Press release

Six young Wageningen researchers receive a Veni grant worth 250,000 euros

Published on
2017年7月28日

Six recently graduated Wageningen researchers have been awarded a Veni grant worth up to 250,000 euros from the Netherlands Organisation for Scientific Research (NWO). The Veni grant provides these highly promising young scientists with the opportunity to further elaborate their own scientific ideas during a period of three years.

The Wageningen Veni laureates and their research topic:

Robbert Biesbroek – Public Administration and Policy. ‘The unbearable slowness of integrating climate change adaptation into existing policy domains’.

Timely adaptation to climate change impacts requires integration of adaptation in existing policy domains. This comparative research analyses if and how institutional characteristics and political processes influence the depth, scope and pace of integration. The research offers new insights for strategic interventions to accelerate, deepen and upscale policy integration processes.

Mirte BosseAnimal sciences. ‘What makes inbreeding so depressing? A genomic perspective on the role of harmful mutations in inbreeding depression’.

Inbreeding causes many viability problems in small populations. A major contributor to these problems is the expression of harmful mutations in homozygous state during inbreeding. This project quantifies harmful mutations based on individual genome sequences and evaluates the predictive value of these genomic measures for the harmful effects during inbreeding.

Anneke Horstman - Plant sciences. ‘Tuning growth/defense trade-offs in plants by dissecting their molecular basis: grow and defend?’.

Insect herbivory and plant pathogens cause severe crop losses. Plants can defend themselves against these attackers, but this generally reduces their growth. With this research, we explore the regulation of the balance between growth and defense. The results can be used to develop resistant crops with decreased yield loss.

Dieuwertje Kok - Human nutrition. ‘Folate in the intestine, more than just a gut feeling’.

Some intestinal bacteria can produce essential vitamins such as folate. This research will determine whether local production of folate affect the DNA in the cells of the large intestine. The obtained information will be essential to better understand causes of common diseases like cancer of the large intestine.

Sonja de Vries - Animal Nutrition. ‘Gut feeling of chickens: exploiting the unique mechanism of digesta reflux to improve sustainability of poultry production’.

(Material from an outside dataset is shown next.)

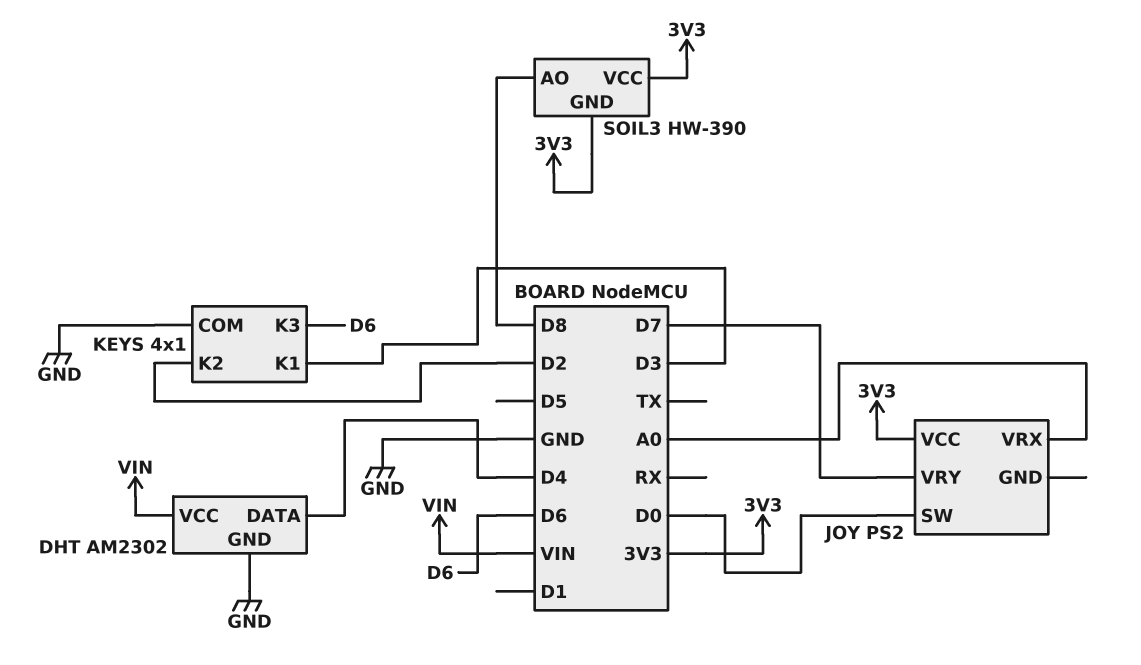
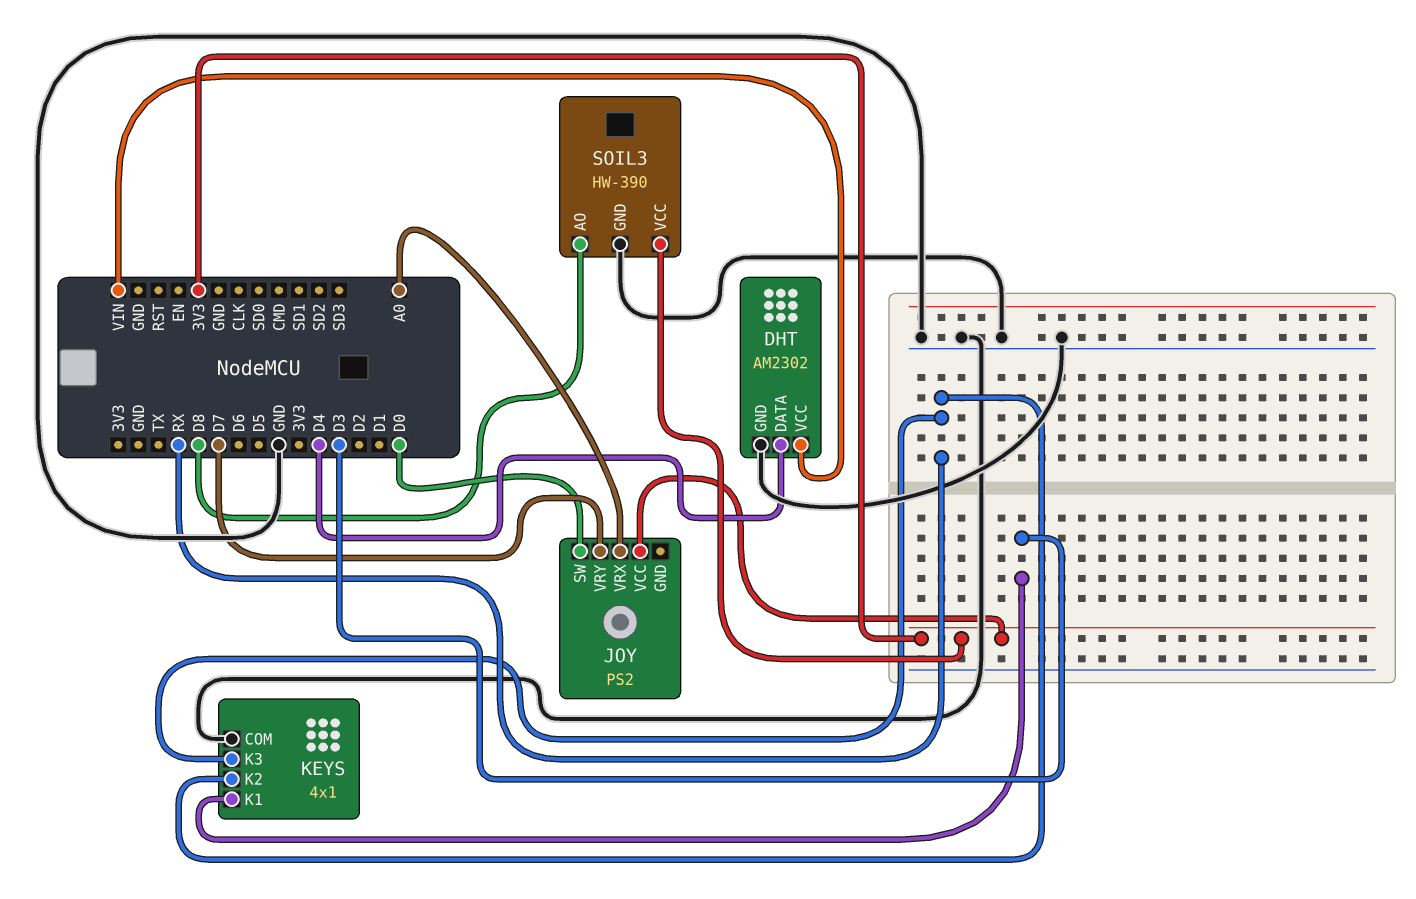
KEYS pin K2: D2 -> RX
KEYS pin K3: D6 -> RX
SOIL3 pin GND: 3V3 -> GND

In chickens, feed travels from beak to cloaca AND reverse. How much feed travels upstream and whether this depends on age, breed, and diet of the birds is unknown. Researchers will study flow of gut contents in young and mature chickens from various breeds for different diets.

Pim de Zwart – Rural and Environmental History. ‘Unfair Trade? Globalization, Institutions and Inequality in Southeast Asia, 1830-1940’.

Trade and colonial institutions have arguably had an important impact on the growth of inequality within developing countries since the 19th century. Yet the historical evidence is thin and it is unclear what mechanisms were key. This project explores this relationship in Southeast Asia during the “first era of globalization”.

Veni

The Veni is awarded by NWO every year. A total of 1127 researchers submitted a research project for funding. 154 of these(14%)  have been granted. The submissions were assessed by means of peer review by external experts from the disciplines concerned. NWO thus invested a total of 38,3 million euros in free and curiosity-driven research.